Bitter Lemon Press 2006
translated from Spanish by Peter Bush
first published in Spanish 1998
ISBN 1-904738-12-X
261 pages
setting: Cuba
source: my local library
When the news comes through that his chief for the last eight years, Major Antonio Rangel, is to be replaced, as a result of investigations that require a scapegoat, Detective Lieutenant Mario Conde (the Count), a few days short of his 36th birthday, requests a discharge, and goes home to drown his sorrows in a bottle.
Havana is lying in wait for Hurricane Felix. Conde has been watching it's progress, convinced that despite it's meanderings Havana is the hurricane's target. Conde's new boss sends Sergeant Manuel Palacios to his home to bring him in. He has a proposition for him. Conde is being offered one last job, and then he will be allowed to leave smelling of roses. The new boss Colonel Molina is an officer from Military Intelligence and he knows little about police work but he knows he needs Conde to deal with the hot potato that has just arrived.
A man's corpse has been found. A Cuban with US citizenship who'd come to see his dying father. He'd been thrown into the sea after being battered by a baseball bat. His penis and testicles had been cut off after death with a blunt knife. In the 1960s he had been the deputy head of the Provincial Office for Expropriated Porperty, and in 1978 as national deputy director for Planning and the Economy he had made a trip to the Soviet Union, stopped off in Madrid on the way back, and defected to the USA. Since then he'd been living in Florida. So the big question was: why had he come back to Cuba?

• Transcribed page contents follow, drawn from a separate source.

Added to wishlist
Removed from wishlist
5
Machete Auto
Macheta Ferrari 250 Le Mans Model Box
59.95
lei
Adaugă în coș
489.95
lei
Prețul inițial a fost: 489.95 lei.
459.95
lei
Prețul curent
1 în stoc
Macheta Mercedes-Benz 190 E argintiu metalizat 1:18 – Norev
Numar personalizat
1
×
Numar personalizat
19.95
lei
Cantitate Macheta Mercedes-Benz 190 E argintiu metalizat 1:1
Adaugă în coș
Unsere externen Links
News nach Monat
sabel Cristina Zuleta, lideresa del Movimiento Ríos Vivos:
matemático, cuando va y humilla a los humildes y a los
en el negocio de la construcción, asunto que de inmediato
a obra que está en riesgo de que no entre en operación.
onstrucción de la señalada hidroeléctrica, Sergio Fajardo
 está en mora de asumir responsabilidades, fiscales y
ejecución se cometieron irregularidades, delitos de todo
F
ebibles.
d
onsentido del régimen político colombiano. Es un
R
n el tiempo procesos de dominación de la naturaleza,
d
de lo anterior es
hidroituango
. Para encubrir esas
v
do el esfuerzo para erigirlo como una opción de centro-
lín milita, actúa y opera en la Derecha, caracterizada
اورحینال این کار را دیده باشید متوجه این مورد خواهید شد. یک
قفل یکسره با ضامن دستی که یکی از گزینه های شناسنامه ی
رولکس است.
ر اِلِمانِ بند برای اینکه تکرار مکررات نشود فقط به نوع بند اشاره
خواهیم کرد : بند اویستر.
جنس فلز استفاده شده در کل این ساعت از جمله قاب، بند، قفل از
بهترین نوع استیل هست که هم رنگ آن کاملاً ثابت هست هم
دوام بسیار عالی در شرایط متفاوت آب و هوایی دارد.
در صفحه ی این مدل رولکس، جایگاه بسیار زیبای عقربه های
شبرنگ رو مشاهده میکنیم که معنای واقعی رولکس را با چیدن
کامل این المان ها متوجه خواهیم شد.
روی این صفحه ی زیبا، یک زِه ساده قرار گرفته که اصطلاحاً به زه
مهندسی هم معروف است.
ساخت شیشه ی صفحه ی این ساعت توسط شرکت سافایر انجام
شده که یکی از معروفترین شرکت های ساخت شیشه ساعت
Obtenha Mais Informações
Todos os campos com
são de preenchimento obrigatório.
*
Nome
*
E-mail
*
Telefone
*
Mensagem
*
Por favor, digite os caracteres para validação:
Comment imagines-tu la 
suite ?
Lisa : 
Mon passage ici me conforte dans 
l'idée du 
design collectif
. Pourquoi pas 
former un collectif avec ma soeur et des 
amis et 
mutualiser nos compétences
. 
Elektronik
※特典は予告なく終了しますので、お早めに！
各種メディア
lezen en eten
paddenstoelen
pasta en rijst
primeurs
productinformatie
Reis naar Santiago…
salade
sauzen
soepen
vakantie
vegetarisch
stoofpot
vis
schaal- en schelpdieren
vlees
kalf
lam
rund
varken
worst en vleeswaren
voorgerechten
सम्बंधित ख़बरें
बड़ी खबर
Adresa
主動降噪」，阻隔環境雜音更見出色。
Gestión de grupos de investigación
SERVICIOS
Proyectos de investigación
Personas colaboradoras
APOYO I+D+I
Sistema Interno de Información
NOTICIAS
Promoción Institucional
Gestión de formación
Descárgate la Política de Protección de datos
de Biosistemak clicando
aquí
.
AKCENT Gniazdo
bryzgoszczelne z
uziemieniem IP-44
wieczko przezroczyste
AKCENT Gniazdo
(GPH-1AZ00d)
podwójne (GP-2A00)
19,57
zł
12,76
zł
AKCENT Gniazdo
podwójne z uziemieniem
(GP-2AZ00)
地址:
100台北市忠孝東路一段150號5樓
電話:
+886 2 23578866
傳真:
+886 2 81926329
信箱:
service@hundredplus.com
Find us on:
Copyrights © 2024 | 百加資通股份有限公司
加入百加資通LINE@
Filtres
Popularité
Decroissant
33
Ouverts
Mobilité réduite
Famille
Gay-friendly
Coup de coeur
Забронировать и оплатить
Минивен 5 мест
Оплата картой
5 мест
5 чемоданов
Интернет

Conde agrees that he will take on the case, that he will solve it in 3 days, and in return he wants to be able to consult his former boss Rangel, and to get a letter of discharge.
I didn't find HAVANA BLACK an easy read, possibly because it wasn't the first in the series and I wasn't already acquainted with Mario Conde. Initially I found the interchangeable use of Conde and Count confusing and thought there must be a second character. Then there were large sections of the book where I just wanted to get on with the story, and fast passage was halted by pages of unparagraphed text. There were long passages dredging up detail from Conde's past, descriptions of Havana, and Conde, who wants to be a writer in his next life, philosophising.
I was impatient for the initial question to be solved. Why did the dead man return to Havana when he must have known that, although twenty years had passed since his defection, his life could be in danger?
Well, we got there eventually and I breathed a sigh of relief. I read this as my 19th novel in the 2010 Global Reading Challenge, and yes I did learn something of life in Cuba.
My rating: 4.1
Learn more about Leonardo Padura and his Havana series on The Game's Afoot
Mario Conde Mystery (order of English publication - N.B. they were translated out of order)
1. Havana Red (2005)
2. Havana Black (2006)
3. Havana Blue (2007)
4. Havana Gold (2008)
5. Havana Fever (2009)
Kerrie - This does sound like a complicated plot and I probably would have wanted to get to the main point of the story, too. I may wait on this one...
ReplyDeleteI didn't find it a difficult read at all and it is the only one of Padura's books I've read. I thought it interesting that Padura, who lives in Cuba, does not paint a rosy picture of post-revolution Cuba. A bit cynical, in fact. I keep meaning to go back and pick up the rest of the series. I read it a while ago but remember enjoying the setting and the descriptions.